If you’re looking to match your degree to your career aspirations and are keen to ‘learn by doing’ then the undergraduate projects you’ll carry out on our courses will give you excellent opportunities to develop vital skills for a successful career. Our current students regularly say that project work is one of the most satisfying and challenging aspects of their course. In applying theory to practice, your project work will give you an effective way of learning in depth, and give you the chance to understand how different aspects of electronics work together. You’ll be able to focus on aspects of the subject that you find most interesting while developing key transferable skills such as problem-solving, communication and teamwork.
In your first year you’ll be working as part of a team to design, build and test an autonomous robot or radio-controlled vehicle to steer around a track. The project ends in a competition to see which team has the most innovative, longest running and fun design. If you’re studying Music, Multimedia and Electronics you will work on a music creation and production project in our digital audio workstation laboratory. This draws on both creative and technical skills to develop and sequence a soundtrack, for example, for a cinematic application. If you’re a Mechatronics and Robotics student then you’ll also complete a Mechanical Engineering design and manufacture project, which includes computer-aided design activities and mathematical modelling to build a prototype ‘buggy’ or ‘glider’.
During the second year of your course, you’ll have the opportunity to complete two individual projects:
The first project is part of the Mobile Applications Project module (optional if you’re a Mechatronics and Robotics student, compulsory for all other programmes). We’re part of the Apple University Program and have access to the developer tools used to create iOS applications and the ability to test the applications on actual devices. As part of this module, you’ll learn about software development and object-oriented programming, and you’ll develop your own iOS application. Several students have published apps on the App Store and many students have graduated from the School and gone on to become Mobile Application Developers after completing this module.
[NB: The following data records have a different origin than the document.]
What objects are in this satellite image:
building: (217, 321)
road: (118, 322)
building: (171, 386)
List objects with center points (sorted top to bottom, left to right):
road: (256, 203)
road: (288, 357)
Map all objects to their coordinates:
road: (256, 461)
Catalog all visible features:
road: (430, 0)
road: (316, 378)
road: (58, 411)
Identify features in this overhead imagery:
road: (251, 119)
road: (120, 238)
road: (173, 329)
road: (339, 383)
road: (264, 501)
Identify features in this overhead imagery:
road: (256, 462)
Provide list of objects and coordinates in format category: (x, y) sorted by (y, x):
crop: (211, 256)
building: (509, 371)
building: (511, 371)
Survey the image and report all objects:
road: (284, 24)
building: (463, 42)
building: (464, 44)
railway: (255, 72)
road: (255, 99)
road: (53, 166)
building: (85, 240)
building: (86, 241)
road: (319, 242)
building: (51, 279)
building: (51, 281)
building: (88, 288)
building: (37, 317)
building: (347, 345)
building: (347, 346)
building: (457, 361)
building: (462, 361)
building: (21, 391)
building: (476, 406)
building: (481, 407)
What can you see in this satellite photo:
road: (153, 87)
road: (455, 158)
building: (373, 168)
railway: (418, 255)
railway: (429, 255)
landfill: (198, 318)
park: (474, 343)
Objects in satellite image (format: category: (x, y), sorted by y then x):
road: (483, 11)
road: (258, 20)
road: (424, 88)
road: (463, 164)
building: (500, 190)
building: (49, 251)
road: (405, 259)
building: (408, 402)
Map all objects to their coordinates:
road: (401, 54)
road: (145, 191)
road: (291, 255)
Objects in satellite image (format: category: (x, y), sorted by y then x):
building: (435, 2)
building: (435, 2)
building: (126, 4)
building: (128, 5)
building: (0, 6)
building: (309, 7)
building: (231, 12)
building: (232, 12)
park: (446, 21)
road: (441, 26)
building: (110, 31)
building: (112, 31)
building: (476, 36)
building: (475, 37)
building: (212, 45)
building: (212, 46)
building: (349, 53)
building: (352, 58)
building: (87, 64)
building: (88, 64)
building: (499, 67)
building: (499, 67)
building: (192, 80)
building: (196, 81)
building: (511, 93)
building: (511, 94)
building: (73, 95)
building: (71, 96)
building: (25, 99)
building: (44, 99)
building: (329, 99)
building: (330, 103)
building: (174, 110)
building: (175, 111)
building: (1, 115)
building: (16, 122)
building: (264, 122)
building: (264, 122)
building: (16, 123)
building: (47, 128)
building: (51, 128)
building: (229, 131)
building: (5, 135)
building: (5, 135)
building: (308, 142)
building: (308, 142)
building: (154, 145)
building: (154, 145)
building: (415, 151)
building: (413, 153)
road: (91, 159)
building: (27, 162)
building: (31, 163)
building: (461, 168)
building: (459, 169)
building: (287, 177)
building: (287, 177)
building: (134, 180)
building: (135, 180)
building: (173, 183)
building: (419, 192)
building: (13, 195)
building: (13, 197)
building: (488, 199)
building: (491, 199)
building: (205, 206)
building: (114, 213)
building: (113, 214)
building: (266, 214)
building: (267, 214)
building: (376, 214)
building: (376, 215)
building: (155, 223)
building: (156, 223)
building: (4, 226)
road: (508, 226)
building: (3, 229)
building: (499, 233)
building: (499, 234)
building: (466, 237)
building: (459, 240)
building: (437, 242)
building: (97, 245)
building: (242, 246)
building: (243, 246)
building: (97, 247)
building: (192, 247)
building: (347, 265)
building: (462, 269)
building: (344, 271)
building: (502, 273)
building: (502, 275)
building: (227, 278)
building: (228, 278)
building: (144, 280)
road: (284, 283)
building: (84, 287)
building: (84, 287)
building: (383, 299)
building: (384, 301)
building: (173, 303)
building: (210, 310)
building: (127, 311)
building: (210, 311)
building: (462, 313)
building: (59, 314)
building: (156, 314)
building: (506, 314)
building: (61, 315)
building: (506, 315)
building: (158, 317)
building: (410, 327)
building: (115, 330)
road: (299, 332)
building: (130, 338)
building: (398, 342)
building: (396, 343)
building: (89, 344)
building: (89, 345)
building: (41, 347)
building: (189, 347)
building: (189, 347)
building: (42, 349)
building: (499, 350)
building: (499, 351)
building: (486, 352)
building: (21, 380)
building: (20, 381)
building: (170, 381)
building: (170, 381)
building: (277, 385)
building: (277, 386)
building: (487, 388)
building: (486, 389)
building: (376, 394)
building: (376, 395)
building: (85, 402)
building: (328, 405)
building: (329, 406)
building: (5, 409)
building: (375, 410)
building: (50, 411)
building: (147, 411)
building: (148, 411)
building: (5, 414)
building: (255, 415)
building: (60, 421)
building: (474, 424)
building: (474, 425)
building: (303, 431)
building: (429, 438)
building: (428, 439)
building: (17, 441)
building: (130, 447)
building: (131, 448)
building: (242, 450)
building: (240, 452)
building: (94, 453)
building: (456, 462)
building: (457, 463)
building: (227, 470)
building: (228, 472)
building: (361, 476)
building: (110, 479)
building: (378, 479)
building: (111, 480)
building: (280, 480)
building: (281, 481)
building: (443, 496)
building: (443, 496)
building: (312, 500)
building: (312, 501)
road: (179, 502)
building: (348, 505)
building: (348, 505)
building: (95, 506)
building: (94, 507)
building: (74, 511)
The second project is part of the Embedded Systems Project module. As part of the ARM University Program, we have access to various tools and resources that allow us to teach you about embedded systems using the latest microcontroller architectures. This project covers both hardware and software, so by the end of the module, you’ll have designed and assembled a printed circuit board (PCB) using surface-mount technology, and developed embedded firmware to interface with various sensors and displays. There will be input from Freescale, who will sponsor a prize for the best student project. Several of our students have since found employment with ARM (among other embedded systems companies) after completing this module.
If you’re a Mechatronics and Robotics student then you’ll also complete two Mechanical Engineering team-based design and manufacture projects, including the ‘daring dash’.